* What you have to do: For each statement, say whether it agrees with the paint flow control post below, answering yes or no and quoting the words from the post that decide it: (a) UEI would rather use a commercially available microcomputer module than the author's own controller board. (b) The Fuzzy Logic algorithm for this project will run on the PC, as it did on the Silk Screen Project. (c) The BL2600 will communicate with the PC through its Ethernet port.

* Excerpted passage:
|---|

Paint Flow Control Project #5, Chapter 2

A review: UEI (UEI) and Vivid Inc (VividInc) are collaborating on a project to develop paint flow control systems for UEI to sell to clients in Asia and also to provide a painting system for Vivid for industrial painting of remote control units and panels for various customers at Vivid's Santa Clara facility. Thomas Nguyen of Vivid and I are working on a plan to design/develop the control system. I had designed and developed a controller board using a Microchip Inc, microcomputer chip (dsPIC33F) and reported about it in a previous post. However, UEI prefers to use a commercially available microcomputer module that I had used on our Silk Screen Project, the Digi International BL2600 (the BL2600). I like the BL2600 since it is plenty fast enough for many control applications and has plenty of Digital and Analog I/O, plus Digi's Dynamic C compiler is an easy to use real-time development system.

The Digi International BL2600

The Digi International BL2600 SBC.

I will use the BL2600 to measure the paint flow value from a flowmeter and to output analog current signals to an electric motor driving the paint pump. The BL2600 also includes an Ethernet port (seen on the top of the board facing the rear) which I will use to communicate with a PC. The PC will be programmed in National Instrument's LabWindow/CVI (LW/CVI) which I used on the Silk Screen Project and had used at LLNL for  the Smart Sampler Project, both of which I reported on in previous posts. My LW/CVI code will act as a setup and monitoring program to allow the operator to set the operating mode, set the paint flow set-point and to record and graph the commands from the BL2600 Fuzzy Logic code and the values of the resulting paint flow. And as with my other projects, I will program the BL2600 with my incarnation of a Fuzzy Logic algorithm. However, I will need to revisit the algorithm, tweaking the Fuzzy Logic rules to attempt to optimize the Look-Up-Table. I expect to use Octave and the Fuzzy Logic Toolkit as I did for the Silk Screen Project. And the software will be a considerable update from the previous Paint Flow Control Projects since we are switching from my controller board design to the Digi BL2600. Also, on the Silk Screen Project where I used the BL2600, my Fuzzy Logic code resided in the PC since the Silk Screen system was so terribly slow, requiring an hour for the ink to dry. In the Paint Flow Control Projects, the dynamics are considerably faster as we measure the paint flow immediately with the flow meter and consequently the system response must be in tenths of a second.

Below is a simple block diagram for the system showing that the BL2600 controls the pump motor thru the Motor Controller and the Flowmeter provides a feedback signal of the paint flow.

New Paint Flow Control System Block Diagram.

GanttProject
Before we can go ahead with the project, UEI and VividInc must approve my plan for the system development. Accordingly, I am working on a plan. First I wrote a very rough Requirements Doc, then made a rougher schedule using the free GanttProject program from SourceForge (GanttProject). GanttProject does everything I need and will produce Pert Charts if desired. I came up with only eleven tasks, guessing at the time and resources (me) that would be required, set the starting date at July 1 and GanttProject produced a Gantt Chart, the Resources Chart and also the Pert Chart. You can export the charts to a PDF file which I find very useful for showing the client the tasks and schedule. So I definitely recommend GanttProject. I just now noticed that I goofed in my project chart and have updated it. Below is the Gantt chart, hopefully all corrected now.

|---|

* Given information:
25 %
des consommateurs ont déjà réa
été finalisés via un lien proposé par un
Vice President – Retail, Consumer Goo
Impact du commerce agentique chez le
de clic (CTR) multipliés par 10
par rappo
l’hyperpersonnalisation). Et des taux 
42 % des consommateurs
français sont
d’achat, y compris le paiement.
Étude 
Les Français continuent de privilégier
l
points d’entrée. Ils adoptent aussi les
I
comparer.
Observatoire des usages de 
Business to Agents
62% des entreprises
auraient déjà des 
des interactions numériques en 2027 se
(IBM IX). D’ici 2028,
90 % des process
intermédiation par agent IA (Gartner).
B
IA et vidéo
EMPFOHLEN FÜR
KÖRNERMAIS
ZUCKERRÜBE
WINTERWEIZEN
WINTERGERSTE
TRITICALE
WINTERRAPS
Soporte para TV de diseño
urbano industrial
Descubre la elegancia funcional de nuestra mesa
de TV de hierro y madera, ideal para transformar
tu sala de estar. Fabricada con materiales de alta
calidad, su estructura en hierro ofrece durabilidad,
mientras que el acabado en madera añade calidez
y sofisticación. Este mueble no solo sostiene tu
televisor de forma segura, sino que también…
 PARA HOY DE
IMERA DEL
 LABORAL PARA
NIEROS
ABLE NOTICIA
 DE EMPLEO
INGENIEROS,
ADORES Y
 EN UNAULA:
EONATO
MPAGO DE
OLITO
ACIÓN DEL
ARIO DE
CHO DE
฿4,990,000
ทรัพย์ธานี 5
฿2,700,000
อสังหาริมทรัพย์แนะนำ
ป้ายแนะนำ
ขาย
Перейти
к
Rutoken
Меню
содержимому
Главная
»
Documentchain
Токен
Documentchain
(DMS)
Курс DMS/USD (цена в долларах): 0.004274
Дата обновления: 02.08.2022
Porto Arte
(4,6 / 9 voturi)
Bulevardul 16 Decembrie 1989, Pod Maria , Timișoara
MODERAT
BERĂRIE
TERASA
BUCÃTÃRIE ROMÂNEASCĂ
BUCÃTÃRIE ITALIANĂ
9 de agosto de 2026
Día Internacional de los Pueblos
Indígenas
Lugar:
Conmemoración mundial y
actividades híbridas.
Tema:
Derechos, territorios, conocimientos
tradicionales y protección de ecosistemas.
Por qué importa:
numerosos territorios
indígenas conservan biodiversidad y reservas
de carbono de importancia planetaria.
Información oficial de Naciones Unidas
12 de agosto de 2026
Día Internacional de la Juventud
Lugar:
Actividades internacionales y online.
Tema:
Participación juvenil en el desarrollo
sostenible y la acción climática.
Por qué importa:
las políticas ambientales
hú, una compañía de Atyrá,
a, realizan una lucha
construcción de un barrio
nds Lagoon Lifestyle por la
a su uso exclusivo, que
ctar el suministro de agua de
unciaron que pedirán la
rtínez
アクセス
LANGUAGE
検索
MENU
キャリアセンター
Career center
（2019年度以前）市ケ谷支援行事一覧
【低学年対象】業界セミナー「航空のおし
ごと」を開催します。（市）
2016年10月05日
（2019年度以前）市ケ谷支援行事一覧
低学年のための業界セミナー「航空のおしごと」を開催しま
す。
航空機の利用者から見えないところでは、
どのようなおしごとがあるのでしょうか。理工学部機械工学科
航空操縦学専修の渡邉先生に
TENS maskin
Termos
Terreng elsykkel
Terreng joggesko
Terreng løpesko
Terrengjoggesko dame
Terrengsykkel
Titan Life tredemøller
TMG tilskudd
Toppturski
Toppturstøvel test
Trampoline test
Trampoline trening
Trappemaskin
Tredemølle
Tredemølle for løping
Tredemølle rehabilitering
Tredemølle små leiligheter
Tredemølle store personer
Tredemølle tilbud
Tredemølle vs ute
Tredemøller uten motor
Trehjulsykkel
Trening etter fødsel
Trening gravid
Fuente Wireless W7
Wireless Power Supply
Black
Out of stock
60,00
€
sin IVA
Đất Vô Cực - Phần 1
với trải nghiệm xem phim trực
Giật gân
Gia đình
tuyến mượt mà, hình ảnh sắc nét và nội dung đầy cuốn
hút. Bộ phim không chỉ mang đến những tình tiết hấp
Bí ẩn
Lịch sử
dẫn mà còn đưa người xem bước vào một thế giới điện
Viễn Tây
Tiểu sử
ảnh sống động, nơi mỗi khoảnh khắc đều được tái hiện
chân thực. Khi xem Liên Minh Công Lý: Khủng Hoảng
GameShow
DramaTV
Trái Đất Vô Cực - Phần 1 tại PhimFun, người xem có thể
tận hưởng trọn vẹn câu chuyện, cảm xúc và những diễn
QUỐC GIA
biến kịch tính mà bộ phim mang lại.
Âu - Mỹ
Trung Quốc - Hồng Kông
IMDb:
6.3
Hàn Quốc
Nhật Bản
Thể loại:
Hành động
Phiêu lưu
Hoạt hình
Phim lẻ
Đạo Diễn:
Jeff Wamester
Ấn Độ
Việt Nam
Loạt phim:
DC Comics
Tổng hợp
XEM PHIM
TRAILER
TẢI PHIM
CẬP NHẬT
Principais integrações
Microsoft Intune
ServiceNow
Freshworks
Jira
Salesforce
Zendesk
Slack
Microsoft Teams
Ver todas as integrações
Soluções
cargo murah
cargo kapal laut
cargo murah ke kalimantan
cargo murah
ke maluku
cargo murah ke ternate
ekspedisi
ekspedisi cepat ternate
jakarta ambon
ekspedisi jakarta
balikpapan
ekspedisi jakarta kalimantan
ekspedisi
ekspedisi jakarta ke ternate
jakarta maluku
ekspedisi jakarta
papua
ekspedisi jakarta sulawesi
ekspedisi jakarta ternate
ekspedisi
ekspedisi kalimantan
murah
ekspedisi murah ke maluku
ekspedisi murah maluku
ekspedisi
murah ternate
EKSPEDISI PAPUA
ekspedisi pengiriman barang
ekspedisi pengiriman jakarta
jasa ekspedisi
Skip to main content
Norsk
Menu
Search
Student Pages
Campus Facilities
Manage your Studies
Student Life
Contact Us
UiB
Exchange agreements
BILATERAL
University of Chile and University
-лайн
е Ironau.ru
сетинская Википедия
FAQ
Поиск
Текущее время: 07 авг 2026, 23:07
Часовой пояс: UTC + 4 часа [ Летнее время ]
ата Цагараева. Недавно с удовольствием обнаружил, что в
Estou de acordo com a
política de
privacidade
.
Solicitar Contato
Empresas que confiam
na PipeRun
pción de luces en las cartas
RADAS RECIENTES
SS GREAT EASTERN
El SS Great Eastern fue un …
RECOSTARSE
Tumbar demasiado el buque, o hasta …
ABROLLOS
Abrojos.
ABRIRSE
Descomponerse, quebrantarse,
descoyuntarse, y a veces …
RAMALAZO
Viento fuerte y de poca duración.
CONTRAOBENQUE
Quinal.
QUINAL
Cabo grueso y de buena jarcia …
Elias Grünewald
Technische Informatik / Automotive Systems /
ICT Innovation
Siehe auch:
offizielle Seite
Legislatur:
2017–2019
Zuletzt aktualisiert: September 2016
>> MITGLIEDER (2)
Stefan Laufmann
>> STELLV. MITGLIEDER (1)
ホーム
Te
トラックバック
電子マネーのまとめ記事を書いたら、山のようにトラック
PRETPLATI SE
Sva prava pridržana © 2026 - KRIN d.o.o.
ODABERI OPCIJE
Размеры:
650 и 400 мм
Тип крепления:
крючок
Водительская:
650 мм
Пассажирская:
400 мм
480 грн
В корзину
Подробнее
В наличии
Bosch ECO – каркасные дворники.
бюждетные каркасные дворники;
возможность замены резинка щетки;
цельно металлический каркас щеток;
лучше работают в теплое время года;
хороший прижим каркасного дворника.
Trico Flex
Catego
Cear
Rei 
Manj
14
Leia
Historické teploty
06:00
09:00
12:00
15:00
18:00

|---|

* Task solution:
(a) Yes: "UEI prefers to use a commercially available microcomputer module that I had used on our Silk Screen Project, the Digi International BL2600 (the BL2600)."
(b) No: "I will program the BL2600 with my incarnation of a Fuzzy Logic algorithm."
(c) Yes: "The BL2600 also includes an Ethernet port (seen on the top of the board facing the rear) which I will use to communicate with a PC."